> **PROBLEM STATEMENT**
Pull out every line of the records that contains the word "zomerse", and copy each of those lines in full.

> **GIVEN DATA**

----

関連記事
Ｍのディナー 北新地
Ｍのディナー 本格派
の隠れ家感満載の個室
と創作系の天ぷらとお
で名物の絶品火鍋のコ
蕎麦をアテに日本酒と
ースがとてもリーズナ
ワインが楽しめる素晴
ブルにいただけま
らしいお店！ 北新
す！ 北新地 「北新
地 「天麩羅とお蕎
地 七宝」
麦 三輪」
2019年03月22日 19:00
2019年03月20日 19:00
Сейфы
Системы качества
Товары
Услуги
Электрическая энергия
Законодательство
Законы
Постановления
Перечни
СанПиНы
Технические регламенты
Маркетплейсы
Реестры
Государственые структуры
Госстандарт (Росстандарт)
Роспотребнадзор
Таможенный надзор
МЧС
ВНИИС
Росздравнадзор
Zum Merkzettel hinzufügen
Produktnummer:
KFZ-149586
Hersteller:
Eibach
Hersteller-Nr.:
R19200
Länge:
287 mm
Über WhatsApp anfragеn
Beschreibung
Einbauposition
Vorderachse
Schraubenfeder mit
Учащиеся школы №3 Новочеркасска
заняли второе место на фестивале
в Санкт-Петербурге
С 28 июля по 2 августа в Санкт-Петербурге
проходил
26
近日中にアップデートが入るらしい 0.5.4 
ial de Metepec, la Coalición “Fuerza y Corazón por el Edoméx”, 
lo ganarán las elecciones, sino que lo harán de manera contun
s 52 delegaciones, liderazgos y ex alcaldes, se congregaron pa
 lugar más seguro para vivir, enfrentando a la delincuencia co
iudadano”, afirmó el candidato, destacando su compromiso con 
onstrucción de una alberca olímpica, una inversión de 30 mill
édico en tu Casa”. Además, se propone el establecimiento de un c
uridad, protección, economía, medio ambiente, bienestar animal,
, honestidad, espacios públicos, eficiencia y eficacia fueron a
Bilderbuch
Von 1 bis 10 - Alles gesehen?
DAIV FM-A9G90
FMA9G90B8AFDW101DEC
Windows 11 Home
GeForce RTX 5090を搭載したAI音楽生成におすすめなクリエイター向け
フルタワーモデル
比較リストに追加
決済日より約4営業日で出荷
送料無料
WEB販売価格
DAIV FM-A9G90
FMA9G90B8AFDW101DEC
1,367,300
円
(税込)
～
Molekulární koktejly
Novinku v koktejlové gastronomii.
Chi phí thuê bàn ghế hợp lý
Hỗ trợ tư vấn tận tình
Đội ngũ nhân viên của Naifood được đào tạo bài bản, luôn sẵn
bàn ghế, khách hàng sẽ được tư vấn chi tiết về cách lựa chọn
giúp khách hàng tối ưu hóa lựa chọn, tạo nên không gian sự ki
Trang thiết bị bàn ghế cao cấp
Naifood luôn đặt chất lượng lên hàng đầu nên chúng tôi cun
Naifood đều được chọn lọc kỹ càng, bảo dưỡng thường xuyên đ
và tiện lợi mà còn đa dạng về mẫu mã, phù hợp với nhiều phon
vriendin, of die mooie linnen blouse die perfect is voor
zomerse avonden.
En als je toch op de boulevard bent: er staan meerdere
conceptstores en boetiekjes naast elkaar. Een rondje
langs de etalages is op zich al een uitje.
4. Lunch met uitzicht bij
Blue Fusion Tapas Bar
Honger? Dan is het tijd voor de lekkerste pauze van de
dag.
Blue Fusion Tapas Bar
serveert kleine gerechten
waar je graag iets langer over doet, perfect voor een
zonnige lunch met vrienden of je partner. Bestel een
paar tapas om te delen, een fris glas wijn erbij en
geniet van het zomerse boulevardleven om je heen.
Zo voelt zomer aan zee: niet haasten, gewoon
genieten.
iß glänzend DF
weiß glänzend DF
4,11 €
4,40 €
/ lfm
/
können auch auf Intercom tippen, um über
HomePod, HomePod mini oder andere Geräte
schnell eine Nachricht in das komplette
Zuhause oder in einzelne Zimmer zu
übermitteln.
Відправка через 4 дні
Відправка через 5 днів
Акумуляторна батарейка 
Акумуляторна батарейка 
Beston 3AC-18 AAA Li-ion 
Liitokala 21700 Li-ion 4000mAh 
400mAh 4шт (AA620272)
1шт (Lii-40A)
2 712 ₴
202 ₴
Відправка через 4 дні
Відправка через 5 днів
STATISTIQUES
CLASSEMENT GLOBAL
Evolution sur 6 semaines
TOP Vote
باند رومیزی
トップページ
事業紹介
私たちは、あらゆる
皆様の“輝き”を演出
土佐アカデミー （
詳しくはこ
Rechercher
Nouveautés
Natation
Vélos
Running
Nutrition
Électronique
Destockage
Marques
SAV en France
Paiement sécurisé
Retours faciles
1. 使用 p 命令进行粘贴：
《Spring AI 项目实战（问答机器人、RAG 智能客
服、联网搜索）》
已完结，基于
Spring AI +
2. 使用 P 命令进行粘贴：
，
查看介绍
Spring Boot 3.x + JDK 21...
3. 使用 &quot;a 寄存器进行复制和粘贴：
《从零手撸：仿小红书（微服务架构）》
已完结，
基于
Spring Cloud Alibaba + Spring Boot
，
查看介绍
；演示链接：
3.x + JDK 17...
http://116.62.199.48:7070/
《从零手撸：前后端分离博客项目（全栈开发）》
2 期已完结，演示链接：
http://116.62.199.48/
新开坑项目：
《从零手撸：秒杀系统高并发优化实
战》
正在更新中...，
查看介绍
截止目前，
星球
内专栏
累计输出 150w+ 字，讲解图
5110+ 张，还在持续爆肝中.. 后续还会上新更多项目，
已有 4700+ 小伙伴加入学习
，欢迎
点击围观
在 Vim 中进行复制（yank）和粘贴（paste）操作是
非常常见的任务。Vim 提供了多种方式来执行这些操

----

> **TASK RESULT**
zomerse avonden.
geniet van het zomerse boulevardleven om je heen.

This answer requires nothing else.